Do not say I am ignoring parts of your post where you explain how 0/0 is 1, because never have you explained how one can violate a fields axioms and remain mathematically correct.

You see I think perhaps you miss a fundamental distinction: Division by zero is undefined - it is a violation of an axiom. Division by a limit that goes to zero is indeterminate. In the case of two limits going to zero, one over the other, L'Hopitals rule quickly solves the problem. However, again, two limits which both approach zero, one over the other, are not said to equal one, as 0^0 is, but must evaluated on a case by case basis.

Examine:
Lim(ln(x+1))/Lim(x^3-sin(x)) as x->0
Which is Lim(1/(x+1))/Lim(3x^2-cos(x)) as x->0
Which is (1/2)/(-1)=-1/2. Not one.

Mathematicians often assume 0^0=1. Mathematicians never assume 0/0 is 1 (notably because it would say 0=1).

I'm in a cranky mood, so just ignore me if you want. I don't mean to upset you, but I do wish to be mathematical.
Slide_Rule, i maintain my stance on the fact that you have not read my initial posts carefully. once again, you pick a few sentences and words i have said informally, take them out of context, and criticise them unjustly.

i need to clarify to you that i have never acknowledged at all that 0/0 is an actual number! if you read my two initial posts in this thread carefully, then you'll see that i have always coupled 0/0 with the words "limits" or "limiting value" to make sure i do not cause confusion, and have always referred to them as indeterminate, not definite.
it was only in the latter posts that i started to loosely refer to "the limiting value of 0/0" simply as "0/0". but through these casual references i have alway thought that ppl, such as yourself, having read the previous posts, would understand that i was referring to its limiting value, not the undefined number itself. clearly i was wrong about this.

— RECORDED INFORMATION —
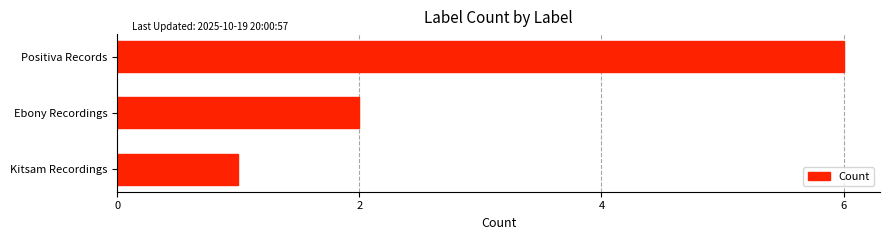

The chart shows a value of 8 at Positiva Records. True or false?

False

--

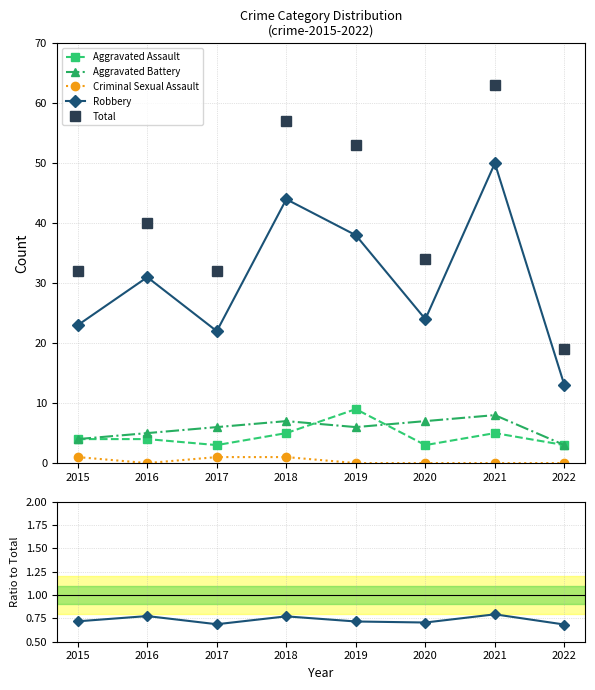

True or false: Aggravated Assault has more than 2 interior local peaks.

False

— DIRECTIONS —
1. Answer these questions from the forum exchange about 0/0, one per line:
(a) According to the first writer, what does division by zero violate?
(b) What do mathematicians often assume 0^0 equals?
(c) With which words does the second writer say 0/0 was always coupled in the initial posts?
2. Carry on the forum exchange about 0/0 from its final sentence.
The rows are drawn from a source unrelated to the forum exchange about 0/0.

— OUTPUTS IN ORDER —
1.
(a) An axiom, namely the axioms of a field.
(b) 1.
(c) "limits" or "limiting value".

2.
maybe i shouldn't have been so casual with the way i wrote, but be mindful that this thread, and this forum, is largely informal. the language of this forum is not stipulated to be noncolloquial by necessity. however, i also acknowledge that i should have been less lazy and properly referred to 0/0 in my latter posts as that of the limiting case, as this can very easily cause confusion like it did with you.

as for what you have said about division by zero, you are completely correct. and likewise, i am well aware of this restriction too. like i said, i have always implied the limiting value of 0/0 whenever i said 0/0 so this is a simple case of misunderstanding. however, you did clear this point up with whoever might be reading this thread, so thankyou for that.

the bottom line is, there is no real argument between us. we agree, and have always agreed, on the same things - that 0/0 is not a number in its own rights, but it has an accepted limiting value of 1 (in most cases).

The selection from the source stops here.